Perfluorodecalin is a
perfluorocarbon liquid used intraoperatively in
retinal detachment repair. It is usually removed at the end of the procedure; however, residual amounts may be retained when poor corneal clarity or intraocular
hemorrhage obscures the view. No clinical reports exist on the consequences of retained
perfluorodecalin in the anterior segment. We report five cases in which
perfluorodecalin was in prolonged contact with the cornea. The period of time for corneal pathology to occur and the role
perfluorodecalin played in the etiology of such changes is discussed. A total of 348 patients with
retinal detachments in one
retinal practice underwent repair using pars plana
vitrectomy combined with intraoperative
perfluorodecalin between January 1992 and May 1994. Postoperatively, residual
perfluorodecalin was observed in the anterior chamber in contact with the corneal endothelium in five patients. The patients were followed clinically for a period of up to 18 months. Four of five patients developed corneal changes from prolonged contact with
perfluorodecalin.
Corneal edema developed in the area
perfluorodecalin-endothelial contact in three of five eyes. The period of
perfluorodecalin-endothelial contact before corneal decompensation occurred ranged from 4 to 13 weeks. Two eyes required
penetrating keratoplasties for progressive
corneal edema.
Corneal edema was reversed in one eye after removal of
perfluorodecalin from the anterior chamber via multiple paracentesis. One of the remaining eyes developed deep corneal vascularization without
edema in the area of
perfluorodecalin contact after 12 months.
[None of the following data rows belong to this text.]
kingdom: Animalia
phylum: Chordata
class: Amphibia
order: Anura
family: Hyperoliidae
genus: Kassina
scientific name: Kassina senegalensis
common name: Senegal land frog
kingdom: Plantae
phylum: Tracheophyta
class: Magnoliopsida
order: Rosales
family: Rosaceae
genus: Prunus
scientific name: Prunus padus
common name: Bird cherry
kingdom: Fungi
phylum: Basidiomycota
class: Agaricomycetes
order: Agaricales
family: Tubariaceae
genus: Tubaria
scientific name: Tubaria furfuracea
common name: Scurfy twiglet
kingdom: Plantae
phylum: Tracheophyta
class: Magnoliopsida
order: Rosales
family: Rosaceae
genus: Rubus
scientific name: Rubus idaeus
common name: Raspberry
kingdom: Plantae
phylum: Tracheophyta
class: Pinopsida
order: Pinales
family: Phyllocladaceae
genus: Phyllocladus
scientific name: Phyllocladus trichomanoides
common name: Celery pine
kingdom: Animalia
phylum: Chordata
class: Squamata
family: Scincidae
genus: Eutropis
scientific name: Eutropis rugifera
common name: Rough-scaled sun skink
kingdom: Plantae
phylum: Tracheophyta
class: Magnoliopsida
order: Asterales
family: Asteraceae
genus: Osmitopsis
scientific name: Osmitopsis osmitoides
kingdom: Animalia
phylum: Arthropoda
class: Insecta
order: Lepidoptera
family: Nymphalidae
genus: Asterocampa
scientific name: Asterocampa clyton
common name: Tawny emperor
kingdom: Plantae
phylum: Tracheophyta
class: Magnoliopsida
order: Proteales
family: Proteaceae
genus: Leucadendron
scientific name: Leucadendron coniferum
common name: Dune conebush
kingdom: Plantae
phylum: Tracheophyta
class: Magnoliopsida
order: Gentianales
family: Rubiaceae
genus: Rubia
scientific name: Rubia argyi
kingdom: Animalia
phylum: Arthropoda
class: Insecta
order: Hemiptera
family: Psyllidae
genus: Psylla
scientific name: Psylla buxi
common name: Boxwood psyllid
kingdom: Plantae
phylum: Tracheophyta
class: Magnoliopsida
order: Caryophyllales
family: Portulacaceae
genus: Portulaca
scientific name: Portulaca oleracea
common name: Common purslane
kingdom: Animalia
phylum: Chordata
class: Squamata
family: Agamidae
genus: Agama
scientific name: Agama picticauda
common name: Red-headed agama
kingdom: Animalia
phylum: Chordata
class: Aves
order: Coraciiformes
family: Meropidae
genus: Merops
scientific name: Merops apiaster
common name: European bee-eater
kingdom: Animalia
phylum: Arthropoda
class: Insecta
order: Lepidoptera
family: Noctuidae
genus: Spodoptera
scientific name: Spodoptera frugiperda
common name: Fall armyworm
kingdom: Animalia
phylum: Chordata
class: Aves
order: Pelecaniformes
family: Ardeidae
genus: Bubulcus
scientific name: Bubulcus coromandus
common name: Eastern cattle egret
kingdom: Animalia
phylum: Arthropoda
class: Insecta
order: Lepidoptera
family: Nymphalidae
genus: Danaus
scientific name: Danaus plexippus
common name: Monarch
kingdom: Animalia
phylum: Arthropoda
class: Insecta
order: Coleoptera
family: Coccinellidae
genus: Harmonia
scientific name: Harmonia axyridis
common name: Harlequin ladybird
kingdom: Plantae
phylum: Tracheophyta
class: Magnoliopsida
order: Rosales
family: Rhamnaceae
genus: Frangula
These observations suggest that corneal toxicity may be induced by intraocular
perfluorodecalin if it is allowed direct contact with the corneal endothelium for periods as short as 1 month. Some of these changes may be reversible if
perfluorodecalin is aspirated from the anterior chamber. Further investigations are required to examine
perfluorodecalin-induced corneal toxicity.